### Saved entries
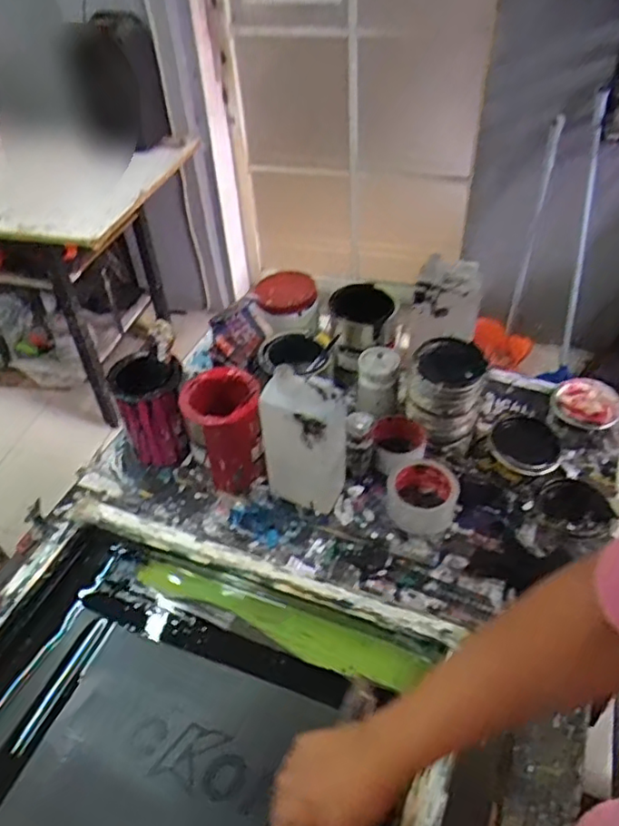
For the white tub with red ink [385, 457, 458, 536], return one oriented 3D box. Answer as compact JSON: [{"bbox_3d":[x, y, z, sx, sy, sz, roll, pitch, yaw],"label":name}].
[{"bbox_3d":[0.152,0.117,0.841,0.098,0.064,0.084,19,48,19],"label":"white tub with red ink"}]

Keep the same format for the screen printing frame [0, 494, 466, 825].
[{"bbox_3d":[-0.152,0.357,0.641,0.566,0.055,0.461,14,48,19],"label":"screen printing frame"}]

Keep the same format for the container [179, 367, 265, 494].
[{"bbox_3d":[-0.120,0.022,0.874,0.104,0.139,0.118,-13,46,-9],"label":"container"}]

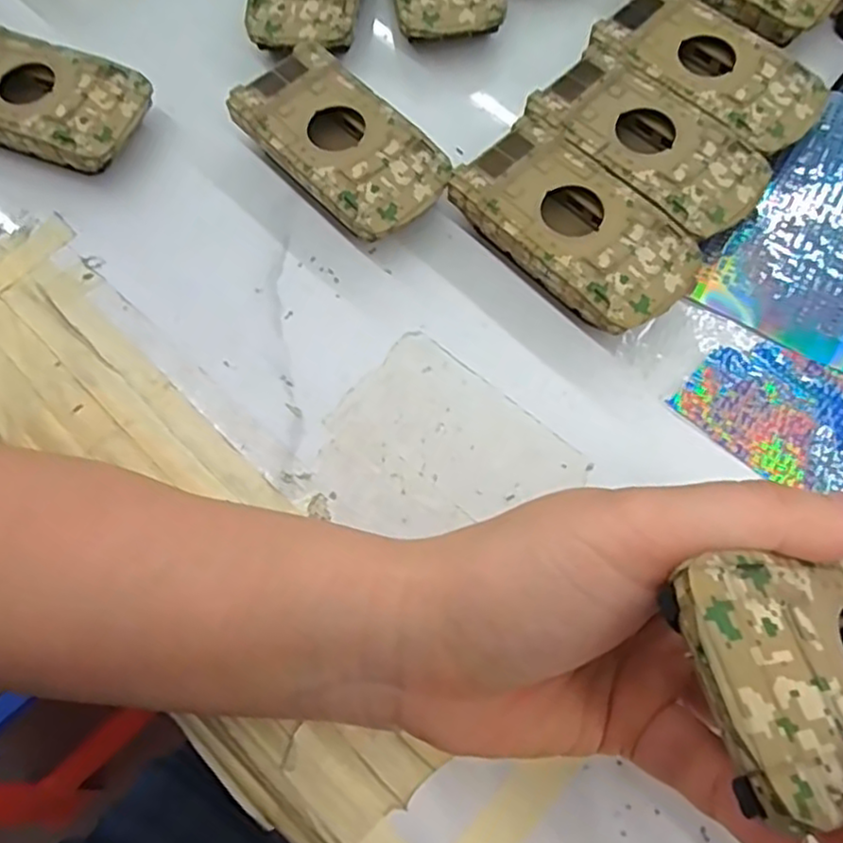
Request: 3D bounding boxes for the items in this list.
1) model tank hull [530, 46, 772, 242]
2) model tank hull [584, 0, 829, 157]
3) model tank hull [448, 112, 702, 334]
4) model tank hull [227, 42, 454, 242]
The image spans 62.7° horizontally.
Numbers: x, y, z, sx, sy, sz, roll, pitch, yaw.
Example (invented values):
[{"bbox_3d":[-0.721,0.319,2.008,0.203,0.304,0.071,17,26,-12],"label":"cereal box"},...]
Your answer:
[{"bbox_3d":[0.094,-0.113,0.291,0.095,0.020,0.050,41,76,16],"label":"model tank hull"},{"bbox_3d":[0.124,-0.150,0.303,0.096,0.019,0.056,38,75,15],"label":"model tank hull"},{"bbox_3d":[0.061,-0.075,0.279,0.052,0.025,0.095,-41,73,-12],"label":"model tank hull"},{"bbox_3d":[-0.033,-0.115,0.299,0.052,0.026,0.094,-41,73,-12],"label":"model tank hull"}]

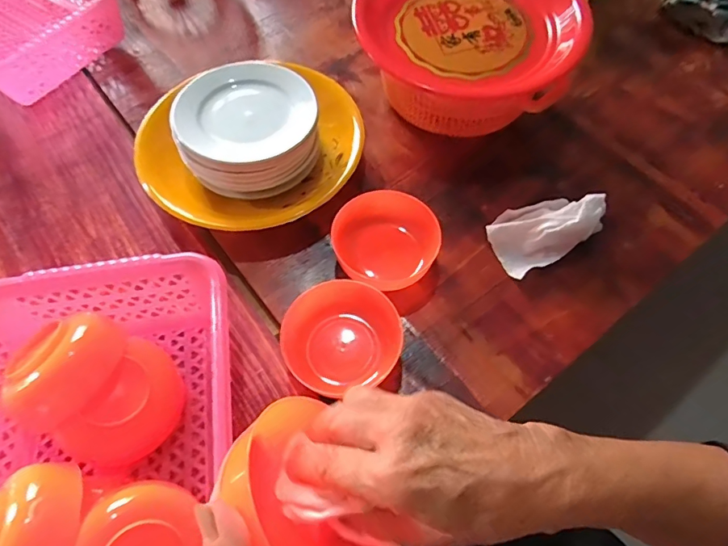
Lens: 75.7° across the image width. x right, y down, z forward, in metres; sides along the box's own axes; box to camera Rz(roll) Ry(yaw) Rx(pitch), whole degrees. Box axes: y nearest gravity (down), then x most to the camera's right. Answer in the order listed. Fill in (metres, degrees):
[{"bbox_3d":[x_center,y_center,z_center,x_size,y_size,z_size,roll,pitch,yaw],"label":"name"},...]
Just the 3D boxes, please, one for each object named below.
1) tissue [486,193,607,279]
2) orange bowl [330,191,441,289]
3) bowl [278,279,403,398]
[{"bbox_3d":[0.184,-0.049,0.476,0.104,0.047,0.067,-23,64,-11],"label":"tissue"},{"bbox_3d":[0.021,-0.028,0.468,0.104,0.047,0.094,1,62,1],"label":"orange bowl"},{"bbox_3d":[-0.019,0.056,0.428,0.108,0.041,0.089,-18,63,-9],"label":"bowl"}]

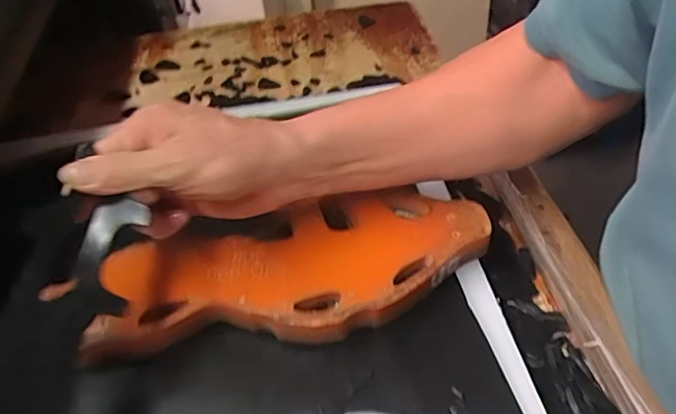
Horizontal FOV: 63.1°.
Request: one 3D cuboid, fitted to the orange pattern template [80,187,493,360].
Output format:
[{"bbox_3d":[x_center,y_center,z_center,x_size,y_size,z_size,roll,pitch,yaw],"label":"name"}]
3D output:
[{"bbox_3d":[-0.030,0.044,0.375,0.263,0.030,0.111,-15,44,-4],"label":"orange pattern template"}]

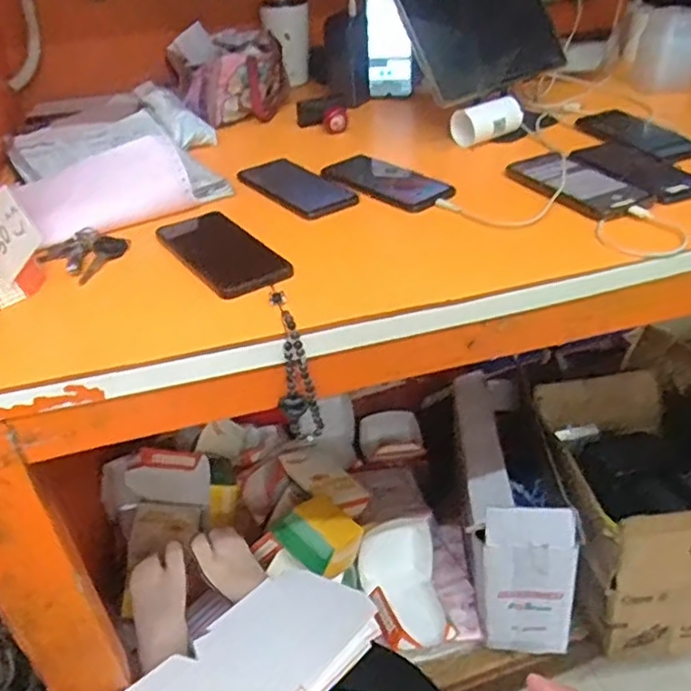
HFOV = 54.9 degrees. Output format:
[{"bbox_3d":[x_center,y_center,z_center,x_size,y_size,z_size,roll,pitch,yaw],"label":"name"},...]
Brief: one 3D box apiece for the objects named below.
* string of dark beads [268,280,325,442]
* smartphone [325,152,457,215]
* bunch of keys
[{"bbox_3d":[-0.047,0.021,0.587,0.031,0.136,0.054,-14,14,-14],"label":"string of dark beads"},{"bbox_3d":[0.049,-0.197,0.802,0.161,0.011,0.084,31,53,33],"label":"smartphone"},{"bbox_3d":[-0.265,-0.097,0.673,0.070,0.022,0.071,16,41,25],"label":"bunch of keys"}]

### Exercise directions
What lines in the data above contain the word "Request"? Copy them all.

### Exercise output
Request: 3D bounding boxes for the items in this list.
Request: one 3D cuboid, fitted to the orange pattern template [80,187,493,360].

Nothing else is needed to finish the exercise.